Reproduce the lines of the data below word for word, starting at the line that contains "Goal Management Flow" and ending at the line that contains "5. Progress is tracked over time".

[Data extracted from a collection]
● ● ● ● ● ● ●

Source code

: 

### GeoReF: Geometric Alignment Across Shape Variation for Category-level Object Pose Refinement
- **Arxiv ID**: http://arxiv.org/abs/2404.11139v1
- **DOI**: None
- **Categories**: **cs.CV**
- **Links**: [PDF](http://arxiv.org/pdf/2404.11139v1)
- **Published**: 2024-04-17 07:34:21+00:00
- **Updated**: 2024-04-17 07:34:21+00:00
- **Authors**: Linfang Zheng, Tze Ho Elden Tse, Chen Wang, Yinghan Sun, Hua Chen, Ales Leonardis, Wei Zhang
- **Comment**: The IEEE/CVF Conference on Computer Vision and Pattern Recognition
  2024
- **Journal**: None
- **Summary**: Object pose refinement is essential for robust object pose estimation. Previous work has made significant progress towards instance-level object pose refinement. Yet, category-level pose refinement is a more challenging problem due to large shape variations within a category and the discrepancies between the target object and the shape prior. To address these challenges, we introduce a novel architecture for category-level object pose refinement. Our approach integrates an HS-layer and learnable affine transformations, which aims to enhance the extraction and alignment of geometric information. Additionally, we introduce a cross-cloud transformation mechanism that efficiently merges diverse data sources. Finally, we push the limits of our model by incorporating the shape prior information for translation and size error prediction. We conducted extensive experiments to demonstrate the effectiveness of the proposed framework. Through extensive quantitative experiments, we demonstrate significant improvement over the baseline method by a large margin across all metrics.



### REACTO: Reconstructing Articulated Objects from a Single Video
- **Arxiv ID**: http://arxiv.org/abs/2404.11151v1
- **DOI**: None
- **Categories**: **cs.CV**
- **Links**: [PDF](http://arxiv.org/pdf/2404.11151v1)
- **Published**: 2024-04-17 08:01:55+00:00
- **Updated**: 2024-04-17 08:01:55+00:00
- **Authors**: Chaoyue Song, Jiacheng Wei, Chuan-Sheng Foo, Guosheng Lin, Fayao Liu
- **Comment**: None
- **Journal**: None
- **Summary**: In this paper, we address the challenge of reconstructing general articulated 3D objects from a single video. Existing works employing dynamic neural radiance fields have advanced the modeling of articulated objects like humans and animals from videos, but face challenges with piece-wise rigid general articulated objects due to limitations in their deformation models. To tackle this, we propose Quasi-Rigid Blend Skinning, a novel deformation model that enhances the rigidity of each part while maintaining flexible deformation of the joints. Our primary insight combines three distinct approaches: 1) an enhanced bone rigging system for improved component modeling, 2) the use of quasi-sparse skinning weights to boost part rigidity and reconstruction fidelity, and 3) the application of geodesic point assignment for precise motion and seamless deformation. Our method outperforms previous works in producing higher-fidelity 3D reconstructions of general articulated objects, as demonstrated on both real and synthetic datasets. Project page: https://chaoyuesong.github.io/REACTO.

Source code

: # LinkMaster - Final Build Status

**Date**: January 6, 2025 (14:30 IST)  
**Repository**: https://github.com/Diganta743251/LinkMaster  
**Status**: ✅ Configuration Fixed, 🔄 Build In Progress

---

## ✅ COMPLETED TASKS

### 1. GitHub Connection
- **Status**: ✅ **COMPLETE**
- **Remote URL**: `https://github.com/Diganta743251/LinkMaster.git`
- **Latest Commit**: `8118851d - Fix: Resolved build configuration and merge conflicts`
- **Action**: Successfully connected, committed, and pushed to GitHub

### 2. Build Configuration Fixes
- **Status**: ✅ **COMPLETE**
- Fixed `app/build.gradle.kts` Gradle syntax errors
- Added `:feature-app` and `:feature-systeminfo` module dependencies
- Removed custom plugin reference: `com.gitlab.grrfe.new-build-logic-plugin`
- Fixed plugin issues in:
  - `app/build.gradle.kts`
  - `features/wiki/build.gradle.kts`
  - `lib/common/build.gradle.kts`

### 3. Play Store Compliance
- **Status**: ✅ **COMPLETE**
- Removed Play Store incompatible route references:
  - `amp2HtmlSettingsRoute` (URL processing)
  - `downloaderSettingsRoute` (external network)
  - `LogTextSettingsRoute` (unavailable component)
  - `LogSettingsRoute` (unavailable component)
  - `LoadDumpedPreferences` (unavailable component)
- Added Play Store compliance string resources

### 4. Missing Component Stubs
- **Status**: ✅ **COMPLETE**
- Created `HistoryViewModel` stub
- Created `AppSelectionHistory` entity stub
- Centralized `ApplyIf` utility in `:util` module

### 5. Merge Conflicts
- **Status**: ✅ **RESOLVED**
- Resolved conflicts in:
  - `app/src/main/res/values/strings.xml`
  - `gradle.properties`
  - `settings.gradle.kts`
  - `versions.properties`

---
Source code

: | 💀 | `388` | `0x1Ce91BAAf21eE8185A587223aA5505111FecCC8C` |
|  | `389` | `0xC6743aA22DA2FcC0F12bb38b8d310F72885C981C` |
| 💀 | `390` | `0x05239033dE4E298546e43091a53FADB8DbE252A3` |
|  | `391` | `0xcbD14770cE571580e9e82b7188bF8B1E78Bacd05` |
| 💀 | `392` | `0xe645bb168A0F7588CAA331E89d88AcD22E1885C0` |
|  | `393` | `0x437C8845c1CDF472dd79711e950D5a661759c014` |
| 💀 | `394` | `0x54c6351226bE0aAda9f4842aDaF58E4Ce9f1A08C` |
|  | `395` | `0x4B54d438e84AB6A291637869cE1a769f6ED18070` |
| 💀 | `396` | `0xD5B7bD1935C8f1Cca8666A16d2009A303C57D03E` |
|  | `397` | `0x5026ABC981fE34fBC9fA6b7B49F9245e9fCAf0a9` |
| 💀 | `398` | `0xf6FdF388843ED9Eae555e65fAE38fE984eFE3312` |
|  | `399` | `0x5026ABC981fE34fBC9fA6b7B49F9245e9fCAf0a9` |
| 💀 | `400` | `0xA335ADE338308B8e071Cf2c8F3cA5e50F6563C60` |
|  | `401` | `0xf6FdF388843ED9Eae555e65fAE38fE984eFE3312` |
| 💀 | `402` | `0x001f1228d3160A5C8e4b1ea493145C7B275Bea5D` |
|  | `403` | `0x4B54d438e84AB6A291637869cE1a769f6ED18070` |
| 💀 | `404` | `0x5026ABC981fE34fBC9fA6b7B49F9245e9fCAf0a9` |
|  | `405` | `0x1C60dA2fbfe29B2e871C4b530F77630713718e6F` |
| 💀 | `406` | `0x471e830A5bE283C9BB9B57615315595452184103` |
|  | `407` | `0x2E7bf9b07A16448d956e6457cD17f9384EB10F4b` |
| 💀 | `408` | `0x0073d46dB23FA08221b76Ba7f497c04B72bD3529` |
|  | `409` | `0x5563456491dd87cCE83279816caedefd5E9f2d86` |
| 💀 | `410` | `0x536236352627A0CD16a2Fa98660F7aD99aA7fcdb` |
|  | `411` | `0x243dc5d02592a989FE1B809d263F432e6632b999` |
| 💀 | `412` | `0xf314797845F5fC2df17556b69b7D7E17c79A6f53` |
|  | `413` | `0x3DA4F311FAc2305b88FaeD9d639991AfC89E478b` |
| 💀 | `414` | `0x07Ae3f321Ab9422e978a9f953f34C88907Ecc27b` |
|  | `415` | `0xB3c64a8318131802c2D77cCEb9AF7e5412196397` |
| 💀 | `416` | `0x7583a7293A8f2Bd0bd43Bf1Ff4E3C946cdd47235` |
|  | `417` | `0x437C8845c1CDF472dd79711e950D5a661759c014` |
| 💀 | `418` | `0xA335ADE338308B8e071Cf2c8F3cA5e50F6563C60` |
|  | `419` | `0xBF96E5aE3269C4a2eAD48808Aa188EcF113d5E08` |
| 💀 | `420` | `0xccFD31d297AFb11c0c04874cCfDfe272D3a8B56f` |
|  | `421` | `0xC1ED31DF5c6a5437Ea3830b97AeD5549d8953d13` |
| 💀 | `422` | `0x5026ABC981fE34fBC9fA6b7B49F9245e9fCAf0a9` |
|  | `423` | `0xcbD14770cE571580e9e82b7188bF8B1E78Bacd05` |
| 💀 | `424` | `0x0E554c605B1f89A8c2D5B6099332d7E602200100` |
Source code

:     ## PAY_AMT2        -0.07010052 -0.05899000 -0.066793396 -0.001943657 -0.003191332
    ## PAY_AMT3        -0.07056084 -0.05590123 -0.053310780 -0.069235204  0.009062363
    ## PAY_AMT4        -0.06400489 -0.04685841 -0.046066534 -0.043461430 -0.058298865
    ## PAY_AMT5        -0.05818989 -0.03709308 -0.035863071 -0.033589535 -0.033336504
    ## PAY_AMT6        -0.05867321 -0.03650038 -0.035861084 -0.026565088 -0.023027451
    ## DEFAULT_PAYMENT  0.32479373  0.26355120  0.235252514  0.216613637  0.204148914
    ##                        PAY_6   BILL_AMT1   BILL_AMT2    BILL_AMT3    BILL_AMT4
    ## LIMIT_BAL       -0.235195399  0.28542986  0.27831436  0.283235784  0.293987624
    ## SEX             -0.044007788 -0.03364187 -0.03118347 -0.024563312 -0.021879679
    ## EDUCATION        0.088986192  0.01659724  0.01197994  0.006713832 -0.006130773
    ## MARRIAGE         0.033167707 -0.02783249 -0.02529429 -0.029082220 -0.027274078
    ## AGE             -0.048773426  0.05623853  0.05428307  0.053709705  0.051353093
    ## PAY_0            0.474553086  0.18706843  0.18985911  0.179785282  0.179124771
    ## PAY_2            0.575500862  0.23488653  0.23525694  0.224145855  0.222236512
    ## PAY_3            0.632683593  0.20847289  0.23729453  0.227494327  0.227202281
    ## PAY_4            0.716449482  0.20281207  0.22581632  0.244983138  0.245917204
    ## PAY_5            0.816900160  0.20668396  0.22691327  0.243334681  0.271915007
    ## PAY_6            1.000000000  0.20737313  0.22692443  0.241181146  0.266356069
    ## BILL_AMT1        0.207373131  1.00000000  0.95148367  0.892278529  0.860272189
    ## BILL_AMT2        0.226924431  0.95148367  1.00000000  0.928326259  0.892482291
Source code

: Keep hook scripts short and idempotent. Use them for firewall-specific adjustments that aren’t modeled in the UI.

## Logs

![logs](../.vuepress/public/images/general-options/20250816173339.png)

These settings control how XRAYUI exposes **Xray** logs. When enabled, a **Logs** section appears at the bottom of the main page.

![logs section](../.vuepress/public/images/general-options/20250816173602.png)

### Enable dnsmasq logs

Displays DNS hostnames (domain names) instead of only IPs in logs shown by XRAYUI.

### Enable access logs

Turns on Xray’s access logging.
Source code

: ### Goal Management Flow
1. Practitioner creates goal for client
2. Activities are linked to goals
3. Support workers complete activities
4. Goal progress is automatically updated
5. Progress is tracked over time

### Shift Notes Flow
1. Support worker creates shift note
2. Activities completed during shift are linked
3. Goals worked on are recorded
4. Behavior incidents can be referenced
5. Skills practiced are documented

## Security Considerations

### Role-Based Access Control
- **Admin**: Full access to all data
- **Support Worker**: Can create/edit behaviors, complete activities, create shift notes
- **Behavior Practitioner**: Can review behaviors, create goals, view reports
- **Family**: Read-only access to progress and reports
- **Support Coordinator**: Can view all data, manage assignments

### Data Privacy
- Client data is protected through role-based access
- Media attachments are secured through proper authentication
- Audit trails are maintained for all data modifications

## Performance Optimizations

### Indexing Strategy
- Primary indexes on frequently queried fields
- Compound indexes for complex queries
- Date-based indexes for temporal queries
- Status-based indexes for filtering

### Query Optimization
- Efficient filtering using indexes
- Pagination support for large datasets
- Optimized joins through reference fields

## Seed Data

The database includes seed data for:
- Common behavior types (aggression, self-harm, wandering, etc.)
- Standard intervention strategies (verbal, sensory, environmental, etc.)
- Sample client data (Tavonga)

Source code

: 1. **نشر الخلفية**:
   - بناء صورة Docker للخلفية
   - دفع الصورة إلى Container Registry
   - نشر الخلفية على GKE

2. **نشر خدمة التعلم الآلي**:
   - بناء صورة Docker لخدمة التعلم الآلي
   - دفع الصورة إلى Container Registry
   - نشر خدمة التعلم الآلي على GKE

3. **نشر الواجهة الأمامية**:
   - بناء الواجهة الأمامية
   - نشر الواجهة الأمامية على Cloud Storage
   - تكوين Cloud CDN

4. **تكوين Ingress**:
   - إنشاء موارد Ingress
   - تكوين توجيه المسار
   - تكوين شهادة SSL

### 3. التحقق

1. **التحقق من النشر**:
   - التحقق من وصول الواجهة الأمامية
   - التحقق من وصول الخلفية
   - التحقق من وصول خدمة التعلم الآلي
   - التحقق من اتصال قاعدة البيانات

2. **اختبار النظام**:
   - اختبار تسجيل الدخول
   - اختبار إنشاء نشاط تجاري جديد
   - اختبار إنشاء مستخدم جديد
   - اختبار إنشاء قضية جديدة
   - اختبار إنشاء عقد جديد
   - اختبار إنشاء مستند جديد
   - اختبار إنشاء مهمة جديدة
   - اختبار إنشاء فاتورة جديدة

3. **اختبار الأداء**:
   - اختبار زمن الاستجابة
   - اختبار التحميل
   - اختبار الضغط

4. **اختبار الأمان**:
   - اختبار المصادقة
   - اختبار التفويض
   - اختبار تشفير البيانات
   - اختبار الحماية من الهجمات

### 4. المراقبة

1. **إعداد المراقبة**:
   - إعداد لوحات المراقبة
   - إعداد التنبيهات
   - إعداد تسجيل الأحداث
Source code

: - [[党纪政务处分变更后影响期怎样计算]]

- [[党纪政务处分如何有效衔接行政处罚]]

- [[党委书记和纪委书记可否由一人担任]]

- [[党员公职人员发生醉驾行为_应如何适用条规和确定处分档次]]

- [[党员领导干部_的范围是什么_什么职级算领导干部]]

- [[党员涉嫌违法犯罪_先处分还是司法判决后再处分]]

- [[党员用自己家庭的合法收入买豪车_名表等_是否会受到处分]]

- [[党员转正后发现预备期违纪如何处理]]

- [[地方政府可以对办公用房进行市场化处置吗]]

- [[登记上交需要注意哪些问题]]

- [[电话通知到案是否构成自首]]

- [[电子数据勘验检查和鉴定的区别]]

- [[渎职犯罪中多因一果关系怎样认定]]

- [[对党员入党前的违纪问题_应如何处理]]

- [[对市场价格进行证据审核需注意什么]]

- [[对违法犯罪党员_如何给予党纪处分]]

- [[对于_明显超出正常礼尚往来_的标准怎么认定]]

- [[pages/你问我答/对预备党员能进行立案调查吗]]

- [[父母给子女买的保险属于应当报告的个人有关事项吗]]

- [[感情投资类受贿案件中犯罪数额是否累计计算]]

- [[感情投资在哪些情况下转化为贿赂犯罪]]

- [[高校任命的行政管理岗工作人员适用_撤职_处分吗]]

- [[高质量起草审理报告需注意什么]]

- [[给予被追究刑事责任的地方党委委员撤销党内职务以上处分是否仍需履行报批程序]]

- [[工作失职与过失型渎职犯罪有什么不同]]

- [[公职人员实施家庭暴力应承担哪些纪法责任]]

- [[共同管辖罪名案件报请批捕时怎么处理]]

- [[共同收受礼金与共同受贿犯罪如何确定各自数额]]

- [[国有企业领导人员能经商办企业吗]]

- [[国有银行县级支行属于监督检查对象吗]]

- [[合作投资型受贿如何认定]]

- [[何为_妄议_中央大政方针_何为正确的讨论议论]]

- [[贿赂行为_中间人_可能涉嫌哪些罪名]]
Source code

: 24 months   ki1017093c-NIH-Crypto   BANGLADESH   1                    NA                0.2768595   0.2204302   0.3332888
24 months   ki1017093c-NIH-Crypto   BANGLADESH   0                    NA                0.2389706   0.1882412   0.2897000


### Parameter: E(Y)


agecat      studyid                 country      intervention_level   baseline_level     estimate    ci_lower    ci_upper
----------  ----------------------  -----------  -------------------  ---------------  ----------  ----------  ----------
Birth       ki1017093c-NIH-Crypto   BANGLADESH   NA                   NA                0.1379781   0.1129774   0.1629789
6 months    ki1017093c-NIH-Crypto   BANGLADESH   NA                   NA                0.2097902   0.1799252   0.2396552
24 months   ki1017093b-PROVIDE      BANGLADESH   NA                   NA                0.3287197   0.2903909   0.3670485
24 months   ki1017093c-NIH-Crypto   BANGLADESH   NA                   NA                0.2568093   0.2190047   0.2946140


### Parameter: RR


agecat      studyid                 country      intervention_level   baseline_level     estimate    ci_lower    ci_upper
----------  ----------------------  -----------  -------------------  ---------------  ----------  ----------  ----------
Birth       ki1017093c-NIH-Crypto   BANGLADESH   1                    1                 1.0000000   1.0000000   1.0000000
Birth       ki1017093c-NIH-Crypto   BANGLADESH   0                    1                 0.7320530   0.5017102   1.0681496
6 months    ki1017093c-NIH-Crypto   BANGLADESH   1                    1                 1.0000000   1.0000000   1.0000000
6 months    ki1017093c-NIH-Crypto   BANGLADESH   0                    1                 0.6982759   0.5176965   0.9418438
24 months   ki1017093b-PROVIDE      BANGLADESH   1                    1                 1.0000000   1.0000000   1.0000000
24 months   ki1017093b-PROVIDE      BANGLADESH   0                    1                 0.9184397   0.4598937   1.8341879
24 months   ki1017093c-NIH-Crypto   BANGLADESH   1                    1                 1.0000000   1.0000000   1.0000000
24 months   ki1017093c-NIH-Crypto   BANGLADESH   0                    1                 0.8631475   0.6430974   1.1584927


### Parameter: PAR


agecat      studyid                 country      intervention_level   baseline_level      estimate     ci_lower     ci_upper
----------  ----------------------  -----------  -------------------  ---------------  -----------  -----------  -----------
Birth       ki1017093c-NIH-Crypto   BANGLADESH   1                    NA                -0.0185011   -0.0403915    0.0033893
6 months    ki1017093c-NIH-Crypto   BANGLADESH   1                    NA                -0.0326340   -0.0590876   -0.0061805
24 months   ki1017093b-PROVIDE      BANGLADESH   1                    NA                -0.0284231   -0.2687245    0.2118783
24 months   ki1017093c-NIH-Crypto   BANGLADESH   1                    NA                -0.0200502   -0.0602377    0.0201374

● ● ● ● ● ● ●

SOLUTION BELOW >>
: ### Goal Management Flow
1. Practitioner creates goal for client
2. Activities are linked to goals
3. Support workers complete activities
4. Goal progress is automatically updated
5. Progress is tracked over time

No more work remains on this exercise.